TEXTO APRESENTADO:
Nas últimas semanas, mulheres na África do Sul reivindicaram o fim do silêncio diante da violência extrema contra seus corpos. Os atos ocorreram a partir da convocação do Women For Change, articulado há anos no país, após o brutal assassinato de Liyema Mvandaba, jovem de 18 anos cujo corpo foi encontrado nas proximidades da Universidade Nelson Mandela, em Gqeberha. O feminicídio mobilizou milhares de mulheres nas ruas e produziu uma onda de indignação global.
O Women For Change organizou, para o dia 21 de novembro de 2025, uma greve nacional o “shutdown” convocando mulheres e pessoas LGBTQIA+ a parar o trabalho pago e não remunerado, não gastar dinheiro, vestir preto e participar de um “deitar-lamentação” de 15 minutos em 15 locais distribuídos por todas as províncias da África do Sul.
O que aconteceu na África do Sul não é um evento isolado: é resultado de um histórico de enfrentamento ao racismo, ao sexismo e à negligência institucional que estrutura a vida das mulheres negras. A forma como a mobilização se organizou guarda profunda afinidade com o legado teórico-político que orienta as lutas no Brasil: corpos negros como territórios de disputa; violência de gênero como mecanismo de controle social; e a recusa em aceitar que nossas mortes sejam normalizadas.

INSTRUÇÃO: Copie, do texto sobre os protestos de mulheres na África do Sul, o trecho que vai de "O que aconteceu" até "mortes sejam normalizadas.". As entradas a seguir constituem um material à parte, sem relação com o texto.

[Dados de compreensão de gráficos]

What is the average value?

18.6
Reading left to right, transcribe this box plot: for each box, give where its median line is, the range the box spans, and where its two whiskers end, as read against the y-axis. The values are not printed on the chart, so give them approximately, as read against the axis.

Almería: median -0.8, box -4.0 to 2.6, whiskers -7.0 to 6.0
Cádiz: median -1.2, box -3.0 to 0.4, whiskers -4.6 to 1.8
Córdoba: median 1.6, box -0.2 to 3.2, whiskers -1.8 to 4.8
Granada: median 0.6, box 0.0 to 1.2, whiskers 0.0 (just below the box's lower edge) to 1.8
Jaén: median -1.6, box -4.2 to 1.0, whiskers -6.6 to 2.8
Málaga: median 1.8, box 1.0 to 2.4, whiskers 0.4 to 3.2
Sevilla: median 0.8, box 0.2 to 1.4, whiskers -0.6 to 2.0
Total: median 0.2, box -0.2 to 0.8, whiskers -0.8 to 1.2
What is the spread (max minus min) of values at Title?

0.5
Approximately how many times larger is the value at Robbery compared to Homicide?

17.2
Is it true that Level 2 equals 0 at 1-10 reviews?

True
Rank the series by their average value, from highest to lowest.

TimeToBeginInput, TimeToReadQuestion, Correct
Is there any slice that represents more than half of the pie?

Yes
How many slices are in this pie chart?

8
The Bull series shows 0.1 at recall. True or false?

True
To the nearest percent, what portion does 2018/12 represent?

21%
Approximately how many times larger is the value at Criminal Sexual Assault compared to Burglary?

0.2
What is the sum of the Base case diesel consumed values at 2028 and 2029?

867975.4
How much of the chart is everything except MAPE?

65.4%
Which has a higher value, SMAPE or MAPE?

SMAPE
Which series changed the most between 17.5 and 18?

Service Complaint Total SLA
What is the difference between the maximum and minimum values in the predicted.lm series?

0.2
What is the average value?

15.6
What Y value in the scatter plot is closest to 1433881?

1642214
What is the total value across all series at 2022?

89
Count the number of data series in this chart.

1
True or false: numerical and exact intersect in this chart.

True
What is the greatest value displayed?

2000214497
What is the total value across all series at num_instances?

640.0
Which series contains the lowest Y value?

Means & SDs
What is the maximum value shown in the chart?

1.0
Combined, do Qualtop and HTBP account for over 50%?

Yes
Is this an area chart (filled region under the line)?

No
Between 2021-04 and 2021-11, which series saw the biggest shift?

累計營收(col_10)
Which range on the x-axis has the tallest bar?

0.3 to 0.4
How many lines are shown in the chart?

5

RESPOSTA FINAL:
O que aconteceu na África do Sul não é um evento isolado: é resultado de um histórico de enfrentamento ao racismo, ao sexismo e à negligência institucional que estrutura a vida das mulheres negras. A forma como a mobilização se organizou guarda profunda afinidade com o legado teórico-político que orienta as lutas no Brasil: corpos negros como territórios de disputa; violência de gênero como mecanismo de controle social; e a recusa em aceitar que nossas mortes sejam normalizadas.